The process is repeated multiple times, where the number of rounds corresponds to the key length. For example, a 128-bit key requires 10 rounds, while a 256-bit key requires 14 rounds. Once the final round is complete, the final ciphertext is produced

Modes

AES provides robust encryption, however different operation modes can enhance its functionality and address specific requirements in various applications. The different AES operation modes provides unique characteristics and security concerns. There are multiple modes such as ECB, CBC, CFB, OFB, CTR, GCM, XTS among others.

ECB

The Electronic Code Book (ECB) mode is the simplest operation mode for AES. It divides the plaintext into blocks of fixed size and encrypts each block independently using the same key. However, this mode has a significant limitation: identical plaintext blocks result in identical ciphertext blocks, which may leak information.

CBC

Cipher Block Chaining (CBC) mode addresses the vulnerability of ECB mode by introducing feedback from the previous ciphertext block into the encryption process. Each plaintext block is XORed with the previous ciphertext block before encryption, adding randomness and preventing identical plaintext blocks from producing identical ciphertext blocks.

GCM

Galois Counter Mode (GCM) combines AES encryption with authentication, providing both confidentiality and integrity of the data. It uses a counter mode for encryption and an additional authentication tag that verifies the integrity of the ciphertext.

Applications

Generally speaking, there are a few cases where symmetric encryption is suitable. Namely, when a system needs to perform fast encryption, where there are large amounts of data to encrypt, and/or where key sharing isn’t a concern.

Within those criteria are several different use cases where symmetric encryption shines:

• File and Disk Encryption: For encrypting files, databases, or entire drives, symmetric methods are the gold standard.
• Bulk Data Encryption: In situations where large amounts of data need to be encrypted, symmetric encryption is typically the most practical method due to its speed and efficiency compared to asymmetric encryption.
• Hybrid Algorithms: While asymmetric solutions solve some critical security issues, they are grossly inefficient when it comes to encrypting data efficiently.
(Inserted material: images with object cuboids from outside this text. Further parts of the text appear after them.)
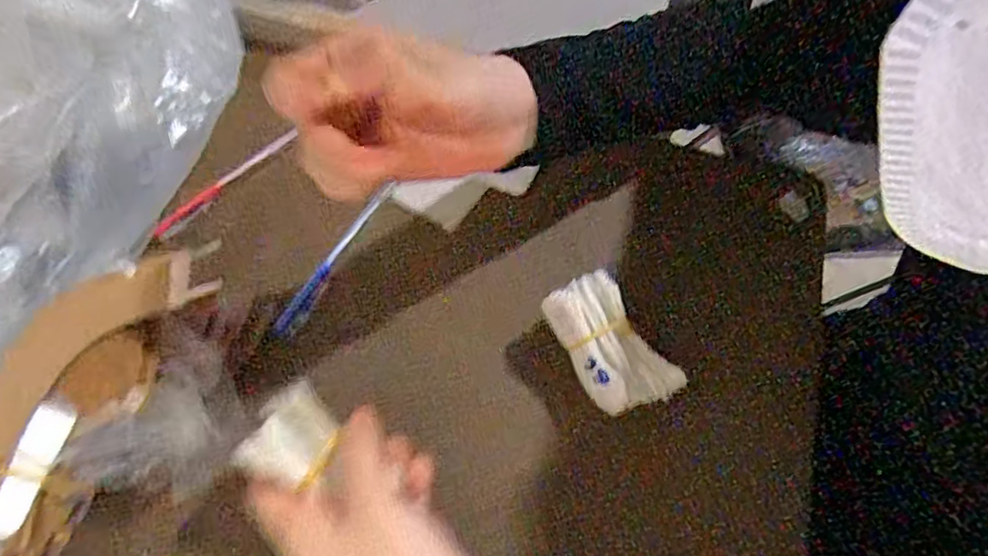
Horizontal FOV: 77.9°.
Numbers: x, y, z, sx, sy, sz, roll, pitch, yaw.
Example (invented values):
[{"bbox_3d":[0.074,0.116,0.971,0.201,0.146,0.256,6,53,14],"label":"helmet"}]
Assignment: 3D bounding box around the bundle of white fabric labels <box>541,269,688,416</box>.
[{"bbox_3d":[0.063,0.037,0.339,0.044,0.022,0.078,-28,67,-16],"label":"bundle of white fabric labels"}]

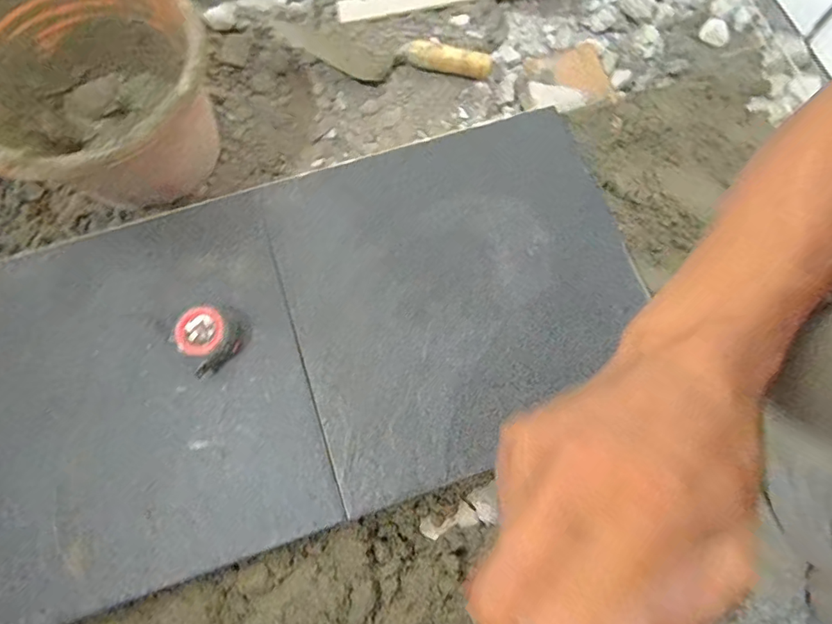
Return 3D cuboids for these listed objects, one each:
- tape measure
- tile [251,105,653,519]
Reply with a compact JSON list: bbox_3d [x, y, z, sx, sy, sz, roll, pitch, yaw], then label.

Thus hybrid systems will use asymmetric approaches to secure keys and verify user identities while using symmetric algorithms to actually encrypt data.

The most well-known application of a hybrid approach is Transport Layer Security (TLS) or the legacy Secure Socket Layers (SSL). These technologies are used as a tunneling method to create secure and persistent connection between machines. To accomplish this, SSL and TLS protocols actually use combinations of symmetric and asymmetric algorithms to strengthen security.

Key Exchange

Key agreement protocols enable two unknown entities to establish a shared secret key and use it to communicate over an insecure channel. One popular key agreement protocol is Diffie-Hellman.

Diffie-Hellman

Diffie–Hellman (DH) key exchange is a mathematical method of securely generating a symmetric cryptographic key over a public channel and was one of the first public-key protocols implemented within the field of cryptography. Published in 1976 by Diffie and Hellman, this is the earliest publicly known work that proposed the idea of a private key and a corresponding public key.

Diffie-Hellman key exchange is a way of sharing a secret number over a public network. Allows two parties to establish a shared secret over an unsecured medium. Secret is never transmitted over the network, only values to derive secret.

Generally, Diffie-Hellman us used for encryption, password-authenticated key agreement and forward security. Password-authenticated key agreements are used to prevent man-in-the-middle (MitM) attacks. Forward secrecy-based protocols protect against the compromising of keys by generating new key pairs for each session.

Diffie-Hellman key exchange is commonly found in security protocols, such as Transport Layer Security (TLS), Secure Shell (SSH) and IP Security (IPsec). For example, in IPsec, the encryption method is used for key generation and key rotation.